I have a .csv
file that contains 105M rows and 30 columns that I would like to query for plotting in an R shiny app.
it contains alpha-numeric data that looks like:
#Example data
df<-as.data.frame(percent=as.numeric(rep(c("50","80"),each=5e2)),
maskProportion=as.numeric(rep(c("50","80")),each=5e2),
dose=runif(1e3),
origin=as.factor(rep(c("ABC","DEF"),each=5e2)),
destination=as.factor(rep(c("XYZ","GHI"),each=5e2))
)
write.csv(df,"PassengerData.csv")
In the terminal, I have ingested it into an SQLite database as follows:
$ sqlite3 -csv PassengerData.sqlite3 '.import PassengerData.csv df'
which is from:
Creating an SQLite DB in R from an CSV file: why is the DB file 0KB and contains no tables?
So far so good.
The problem I have is speed in querying in R so I tried indexing the DB back in the terminal.

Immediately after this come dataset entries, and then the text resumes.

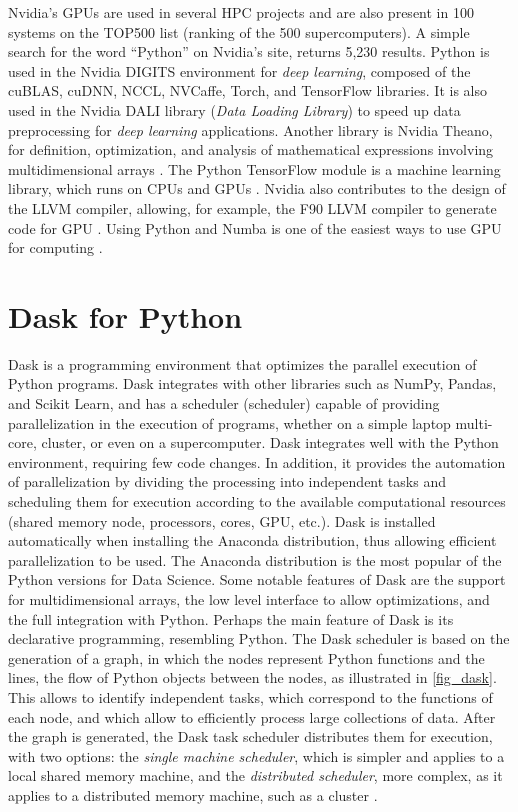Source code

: Nvidia's GPUs are used in several HPC \cite{Holm2020} projects and are also present in 100 systems on the TOP500 list (ranking of the 500 supercomputers). A simple search for the word ``Python'' on Nvidia's site, returns 5,230 results. Python is used in the Nvidia DIGITS environment for \textit{deep learning}, composed of the cuBLAS, cuDNN, NCCL, NVCaffe, Torch, and TensorFlow \cite{Yeager2015} libraries. It is also used in the Nvidia DALI library (\textit{Data Loading Library}) to speed up data preprocessing for \textit{deep learning} \cite{Gayer2019} applications. Another library is Nvidia Theano, for definition, optimization, and analysis of mathematical expressions involving multidimensional arrays \cite{Bergstra2010}. The Python TensorFlow module is a machine learning library, which runs on CPUs and GPUs \cite{Brownlee2016}. Nvidia also contributes to the design of the LLVM compiler, allowing, for example, the F90 LLVM compiler to generate code for GPU \cite{Osmialowski2017}. Using Python and Numba is one of the easiest ways to use GPU for computing \cite{Oden2020}.




\section{Dask for Python}
\label{sec_apprdask}

Dask is a programming environment that optimizes the parallel execution of Python programs. Dask integrates with other libraries such as NumPy, Pandas, and Scikit Learn, and has a scheduler (scheduler) capable of providing parallelization in the execution of programs, whether on a simple laptop multi-core, cluster, or even on a supercomputer. Dask integrates well with the Python environment, requiring few code changes. In addition, it provides the automation of parallelization by dividing the processing into independent tasks and scheduling them for execution according to the available computational resources (shared memory node, processors, cores, GPU, etc.). Dask is installed automatically when installing the Anaconda distribution, thus allowing efficient parallelization to be used. The Anaconda distribution is the most popular of the Python versions for Data Science. Some notable features of Dask are the support for multidimensional arrays, the low level interface to allow optimizations, and the full integration with Python. Perhaps the main feature of Dask is its declarative programming, resembling Python. The Dask scheduler is based on the generation of a graph, in which the nodes represent Python functions and the lines, the flow of Python objects between the nodes, as illustrated in \autoref {fig_dask}. This allows to identify independent tasks, which correspond to the functions of each node, and which allow to efficiently process large collections of data. After the graph is generated, the Dask task scheduler distributes them for execution, with two options: the \textit{single machine scheduler}, which is simpler and applies to a local shared memory machine, and the \textit{distributed scheduler}, more complex, as it applies to a distributed memory machine, such as a cluster
\cite{Rocklin2015,Rocklin2021}.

In sqlite3, I tried creating indexes on percent, maskProportion, origin and destination following this link https://data.library.virginia.edu/creating-a-sqlite-database-for-use-with-r/ :
$ sqlite3 create index "percent" on PassengerData("percent");
$ sqlite3 create index "origin" on PassengerData("origin");
$ sqlite3 create index "destination" on PassengerData("destination");
$ sqlite3 create index "maskProp" on PassengerData("maskProp");
I run out of disk space because my DB seems to grow in size every time I make an index. E.g. after running the first command the size is 20GB. How can I avoid this?